With his body, he could put off honesty.
“Gabe . . .” she whispered.
And he could almost admit to himself that those words were just his own lie to give himself permission to taste her again, to touch her again, to feel her warmth. Using his free hand, he brushed her hair away from her face. A strand was caught in the corner of her mouth, and he worked it free, seeing how her breath hitched at his gentle touch.
He was such an asshole, he thought to himself, as he gave up the struggle and leaned in to take her mouth.
She turned into his body and pressed closer as her lips opened to his invasion. He slid his tongue in her mouth and stroked it against hers, soft and sure, until he heard her moan. Then he couldn’t leave it soft anymore. Thrusting hard into the heated cavern of her mouth, he slid his hand along the indentation of her waist to her hip and then her rounded ass.

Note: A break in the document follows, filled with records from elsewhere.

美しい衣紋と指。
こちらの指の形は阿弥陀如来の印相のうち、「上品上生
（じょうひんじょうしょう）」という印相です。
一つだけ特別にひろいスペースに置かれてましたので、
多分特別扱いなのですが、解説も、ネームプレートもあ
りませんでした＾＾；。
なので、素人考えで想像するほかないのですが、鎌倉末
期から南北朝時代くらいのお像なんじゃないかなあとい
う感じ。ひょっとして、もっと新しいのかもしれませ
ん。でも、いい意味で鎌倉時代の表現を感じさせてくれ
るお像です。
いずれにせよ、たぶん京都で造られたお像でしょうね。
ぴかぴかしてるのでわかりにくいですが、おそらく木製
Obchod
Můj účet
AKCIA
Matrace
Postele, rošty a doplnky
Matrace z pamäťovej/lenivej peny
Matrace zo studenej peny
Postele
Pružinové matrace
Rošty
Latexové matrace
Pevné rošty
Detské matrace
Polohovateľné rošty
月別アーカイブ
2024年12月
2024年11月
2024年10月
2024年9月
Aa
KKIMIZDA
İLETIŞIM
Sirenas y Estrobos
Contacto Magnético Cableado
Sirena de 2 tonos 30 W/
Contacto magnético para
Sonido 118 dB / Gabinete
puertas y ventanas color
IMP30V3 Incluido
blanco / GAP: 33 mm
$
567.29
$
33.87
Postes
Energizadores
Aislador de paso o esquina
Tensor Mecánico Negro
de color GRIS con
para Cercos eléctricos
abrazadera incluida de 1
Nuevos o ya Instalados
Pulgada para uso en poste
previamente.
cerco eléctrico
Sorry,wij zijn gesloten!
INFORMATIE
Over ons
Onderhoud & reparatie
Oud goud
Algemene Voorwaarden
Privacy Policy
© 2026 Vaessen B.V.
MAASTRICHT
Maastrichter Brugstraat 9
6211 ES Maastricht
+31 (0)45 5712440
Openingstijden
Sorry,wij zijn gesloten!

She moaned again and he tucked her hips against his, grinding his cock against the cushioned mound of her sex.
At their feet, the fire crackled, and he could smell the smoke, but both were almost drowned by the sound of the blood rushing through his veins and the delicious fragrance of Cassandra, her lemony skin and her flowery hair.

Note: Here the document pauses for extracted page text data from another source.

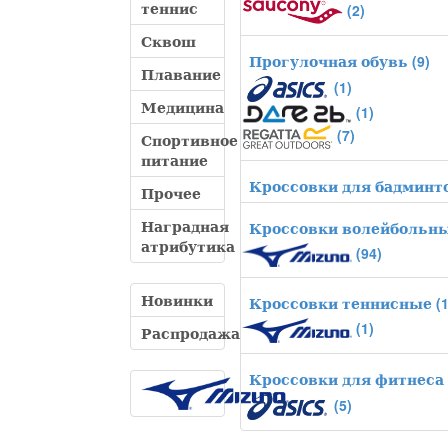
теннис
(2)
Сквош
Прогулочная обувь
(9)
Плавание
(1)
Медицина
(1)
(7)
Спортивное
питание
Кроссовки для бадминт
Прочее
Наградная
Кроссовки волейбольн
атрибутика
(94)
Новинки
Кроссовки теннисные
(1
(1)
Распродажа
Кроссовки для фитнеса
(5)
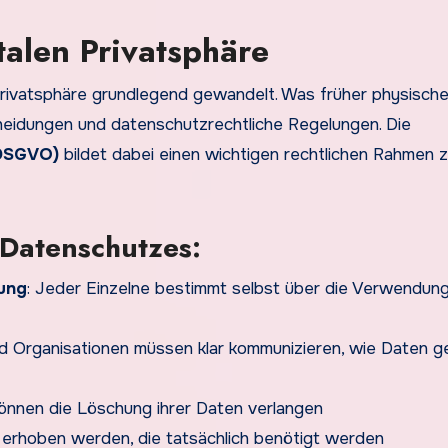
talen Privatsphäre
on Privatsphäre grundlegend gewandelt. Was früher physisch
heidungen und datenschutzrechtliche Regelungen. Die
(DSGVO)
bildet dabei einen wichtigen rechtlichen Rahmen 
Datenschutzes:
mung
: Jeder Einzelne bestimmt selbst über die Verwendung
d Organisationen müssen klar kommunizieren, wie Daten g
können die Löschung ihrer Daten verlangen
n erhoben werden, die tatsächlich benötigt werden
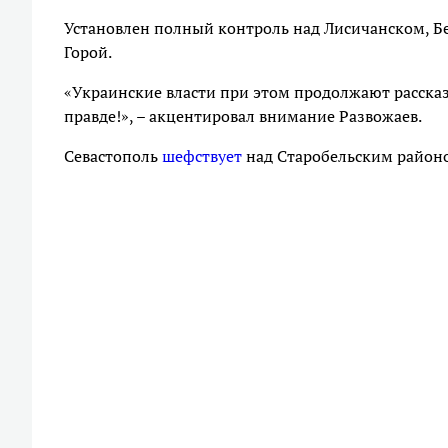
Установлен полный контроль над Лисичанском, Б
Горой.
«Украинские власти при этом продолжают рассказы
правде!», – акцентировал внимание Развожаев.
Севастополь
шефствует
над Старобельским район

He wanted to wrap himself in her and take them both away. Driven by the image, he inched up her sweater to bare the warm skin of her belly and then her breasts, her bra covering their abundance. His hand cupped one and squeezed with a gentle pressure and Cassandra bowed into his body and his touch, her mouth widening to take the deeper thrust of his tongue.
Then he left her lips to run his along her soft cheek, her slender neck, the pulse point that thrummed with excitement. They were both excited, aroused, and he couldn’t deny that it was only harder to resist her every time they got this close.
But he couldn’t worry about it, not when her skin was so hot and her little whimpers such a turn-on, not when she was chanting his name with such sweet desperation.
“Gabe.” Her breath hitched. “Please, Gabe.”
He caught her earlobe between his teeth and felt the bite of her fingernails in his scalp as he tugged. “Please, Gabe. Aren’t you listening to me?”
Aren’t you listening to me?
The question repeated in his head, jolting his conscience out of its sexual stupor. Lynn had always said those words.
Aren’t you listening to me?
Anger at himself poured through him, overriding the lust that he’d let drive his actions. He released Cassandra’s tender flesh and then yanked her tight against him, pushing her head into his neck. “Easy, baby,” he said, using his other hand to jerk down her sweater. “Easy. We’re taking this too far.”
“Gabe?” He heard the uncertainty and the thread of embarrassment in her voice and cursed himself again.